Category: ACA and Policy, Cost of Healthcare, Government Programs, Health Insurance

‘If You Like Your Plan, You Can Keep It! (Meh! Not so much!)’

The pictured quote was part of a weekly address from President Obama in August 2009.

One of the most confusing parts of the Patient Protection and Affordable Care Act (PPACA) is the notion of a “direct from Washington D.C.” definition of health insurance called an “ACA Compliant Health Plan.”

Before 2010, the actual definition of what constituted a valid individual or small group health insurance policy was a local thing. That is, in Louisiana, the Department of Insurance, in conjunction with the Legislature, told insurance companies what they had to cover and how they had to price these policies. The standard in health insurance was Iocal – local decisions and local products to meet local needs.

Enter the healthcare reform law, passed on March 23, 2010. One of the key features of the law was to take all of this local authority and pull it back to Washington D.C., then distribute it to the federal Department of Health and Human Services (HHS).

Since HHS wasn’t set up to regulate insurance and unify these definitions across all 50 states, they had to create yet ANOTHER federal agency called the Center for Consumer Information and Insurance Oversight. (No, I am NOT making this up.) This group, often called CCIIO (pronounced SEE-cy-OH), sets and enforces the standards for this national definition of health insurance among all 50 states.

CCIIO did this by building a national reporting system, called the Health Information and Oversight System (HIOS – say HIGH-ohs) and ordering all insurance companies in the U.S. to enter the details of every health insurance policy they sold in the small group and individual markets into this tool every year. Coverage, prices, everything!

Why am I bothering you with this? Because this process accidentally divided the insurance marketplace in Louisiana for individual and small group coverage into three distinct groups of products with VERY different coverage and prices:

  1. Policies already in effect on 3/23/2010 — were considered “grandfathered” coverage, and, as long as they are maintained with very minimal changes, can continue into the future with no hard expiration date. Grandfathered plans are essentially the original “state designed” version of health insurance from the pre-healthcare reform days. Many thousands of Louisianans hold and jealously guard their grandfathered plans.
  2. Policies purchased AFTER 3/23/2010 but BEFORE 1/1/14 — were considered “like it, keep it” plans (sometimes called “grand-mothered” plans) because the president said before the healthcare reform law was passed that no one would have to give up  existing health insurance. That turned out not to be reflected in the Act.
    These plans were priced the same way grandfathered plans were priced, but contained some new protections for consumers. The good news is that consumers have been allowed to keep these plans beyond 1/1/14 even though the law said they couldn’t. The bad news is that by 1/1/16, consumers must let them go. CCIIO considers them “junk” insurance, not worthy of your ownership even if you have been happy with them for years, and has not allowed any new sales for more than two years now.
  3. Policies purchased since 1/1/14 — are considered full-blown, federally approved healthcare reform law-compliant plans. You may hear them called “Qualified Health Plans” every now and then. They cover a lot more stuff than No. 1 or No. 2 above and are regulated directly by CCIIO via HIOS (You got that?). As you might expect, more coverage and more Washington involvement means higher prices.

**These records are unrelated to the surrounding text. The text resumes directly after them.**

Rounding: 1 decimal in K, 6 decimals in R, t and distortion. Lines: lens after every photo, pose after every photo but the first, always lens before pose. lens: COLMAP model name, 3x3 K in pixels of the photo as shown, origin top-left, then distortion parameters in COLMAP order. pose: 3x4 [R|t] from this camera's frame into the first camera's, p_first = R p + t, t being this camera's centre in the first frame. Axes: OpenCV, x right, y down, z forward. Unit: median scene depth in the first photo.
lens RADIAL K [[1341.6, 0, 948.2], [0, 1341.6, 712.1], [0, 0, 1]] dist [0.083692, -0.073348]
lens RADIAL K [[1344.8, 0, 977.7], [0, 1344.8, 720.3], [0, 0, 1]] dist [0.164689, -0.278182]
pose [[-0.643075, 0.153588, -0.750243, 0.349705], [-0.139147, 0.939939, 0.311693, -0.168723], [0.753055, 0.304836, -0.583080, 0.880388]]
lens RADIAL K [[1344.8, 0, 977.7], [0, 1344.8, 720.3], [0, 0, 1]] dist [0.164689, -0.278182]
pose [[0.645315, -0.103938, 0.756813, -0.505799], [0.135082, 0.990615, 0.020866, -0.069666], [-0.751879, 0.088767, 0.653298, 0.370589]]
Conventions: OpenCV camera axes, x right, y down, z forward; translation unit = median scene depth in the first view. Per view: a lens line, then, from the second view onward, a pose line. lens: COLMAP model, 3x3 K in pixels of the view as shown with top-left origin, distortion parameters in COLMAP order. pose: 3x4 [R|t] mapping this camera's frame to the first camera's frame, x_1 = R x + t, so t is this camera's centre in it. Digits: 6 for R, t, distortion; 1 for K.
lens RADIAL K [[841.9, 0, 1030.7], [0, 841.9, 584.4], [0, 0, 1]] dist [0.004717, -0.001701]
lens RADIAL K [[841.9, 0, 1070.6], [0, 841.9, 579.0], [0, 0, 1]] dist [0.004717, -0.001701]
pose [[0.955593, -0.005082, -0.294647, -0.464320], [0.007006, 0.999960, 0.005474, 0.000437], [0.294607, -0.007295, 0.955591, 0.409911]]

Since we knew that time was short on the “grandmothered” plans, we have been communicating with about 18,000 of our policyholders so they would know that Blue Cross has to shut their plans off on 1/1/16 and give them a chance to pick out a brand new, shiny, straight-from-Washington health plan

Consumers loved the flexibility of the No. 1 and No. 2 plans because you could buy as much coverage as you wanted. Just want to cover hospital bills? No problem. Want to add a few doctor visits? Done. Don’t want to buy maternity coverage? Always an option in No. 1 and No. 2 above. This allowed consumers more power and flexibility, and the ability to buy insurance based on their own tolerance of risk.

In No. 3 plans, not so much. Washington’s notion of health insurance dictates that every  product comes fully loaded; every product covers every imaginable medical service, many with no cost sharing at all. While it might seem odd that a middle-aged man or an elderly woman might have to buy coverage for birth control or pregnancy, it’s in there. Sadly, such lavish coverage comes at a very high price.

The No. 2 customers, whose plans are discontinued, are mostly unhappy with their choices. The No. 3 plans are often DOUBLE the price of the No. 2 plans they had. Not only is the coverage much richer, but the population of folks buying it is not very diverse, tends to skew older and have more health conditions then the original coverage. This combination is threatening to destabilize the No. 3 pools.

So, to sum up: More regulations lead to a fracturing of the individual and small group markets into three types of health insurance. The newest type is by far the most expensive, and, as customers are forced to migrate to the newer products, their costs are going up and their ability to manage their own risk is going down, sometimes dramatically. And even though many folks were told “if you like it, you can keep it,” the reality has turned out to be “not so much.”